Meet Evan!

One of the ways in which the American Psychological Association (APA) defines academic self-concept is an individual’s evaluation of their own overall learning skill/performance. Though rather humble, Evan Perlmutter should think highly of himself in this regard. Evan is a high school student who is also attending college. Dual enrolled at Tucker High School, and here at Georgia State Perimeter College for the year, he has been admitted to and plans to attend The University of Georgia next year. He is getting ahead of the game in his collegiate student career. Few high school students get a leg up in college by choosing to attending college courses before they complete high school.

Why is Evan attending college courses while in high school?

Funny, you should ask.…

He’s doing so, partly because “[his] older brother did”.

So, what other things has Evan done just because his brother has done?    Surprisingly, not much.?!

These two only sibling brothers are only 3 years apart, but their mild, tenderhearted rivalry extends solely to video games and, our focus, academia. In this composition we will discuss Evan’s academic-self.

Evan views himself as well organized and a great manager of his time. He is happy to be excelling in his courses. He is settled, confident and he is doing well. He likes science and math; he does not particularly care for language arts of social sciences. Evan’s father is an environmental engineer and his brother is a mechanical engineering major at Georgia Tech. Much like the chosen fields of his father and brother, Evan, who will be off to UGA soon, will be a landscape architect. Lionel Trilling, well known professor of Oxford, Harvard and most notably Columbia, believed that students regarded college “merely as a process of accreditation, with an economic-social end in view” (Delbanco 17). In some ways Evan agrees as he would not attend college if he did not feel that it was important to his career. Inevitably, Evan’s goal is to help people through his passion to help the environment. As cites grow and expand Evan sees an increased demand for city planning in urban design. Somewhat contrastingly from his father and brother, Evan’s mother is a therapist, counseling patients that suffer emotionally with pain reprocessing. Although Evan feels that his father is the biggest influence in his life, he has picked up on traits tied in more so with emotional intelligence from his mother. Evan recognizes that the influences both of his mother and father is why landscape architecture sparks his interests.
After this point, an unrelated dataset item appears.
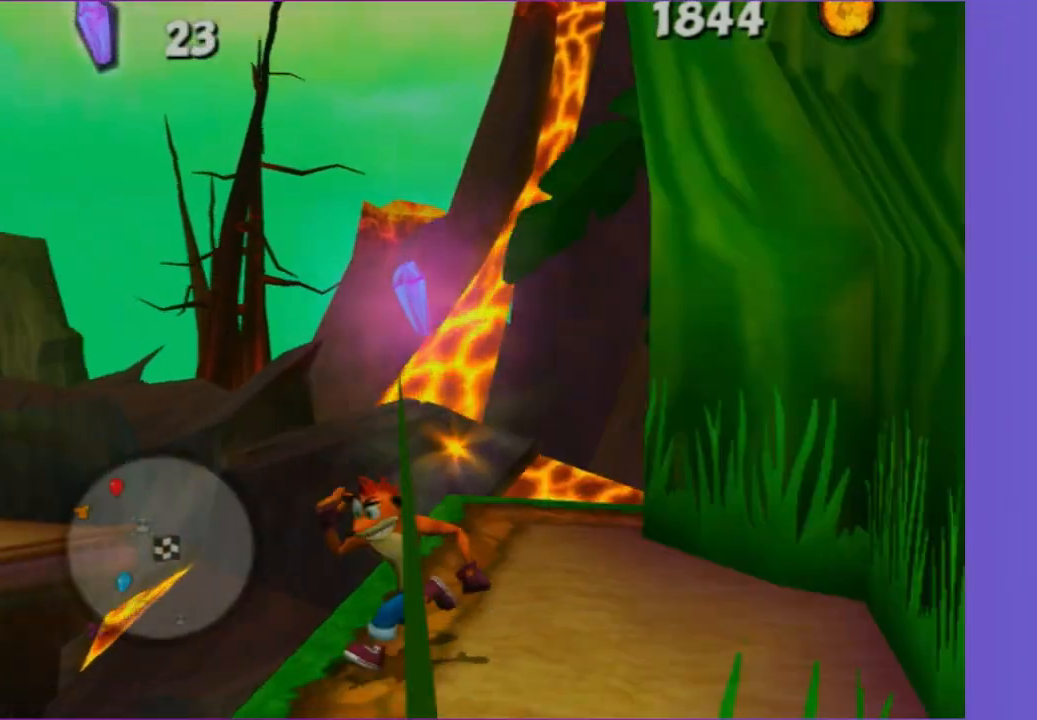
Gameplay with a controller (Xbox layout); each line is a JSON object with the inputs held at the frame after it. "button_events" lists button changes between this image and that frame as [ms after this image, input, new state], when the widget could be followed in between (sticks are given only as held states). Not read: L3 R3.
{"buttons": [], "left_stick": "up-left", "right_stick": "center", "button_events": []}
Though, it is a science related field the outcome of landscape architecture relates to achieving environmental ascetics that affect not just environmental but social-behavioral outcomes.           

Delbanco remarks that “going to college means to be released into a playground of unregulated freedom” (19). However, Evan is in no way a socialite, and isn’t looking forward to becoming one, as gregarious interaction can be seen traditionally as one of the hallmarks of young college life. Evan has always attended public school. Coming up in school, he mostly stuck to a small group of friends, but he does reveal that his experiences in the schools he has attended has led to experience with diverse groups people. He revels in that fact. He should, as helping others is his aim. Listed are just a few of the traits that Evan will take with him on his journey, both in his academic-self ergo his future.     

 

         

Delbanco, Andrew. College: What It Was, Is, and Should Be – Updated Edition on JSTOR.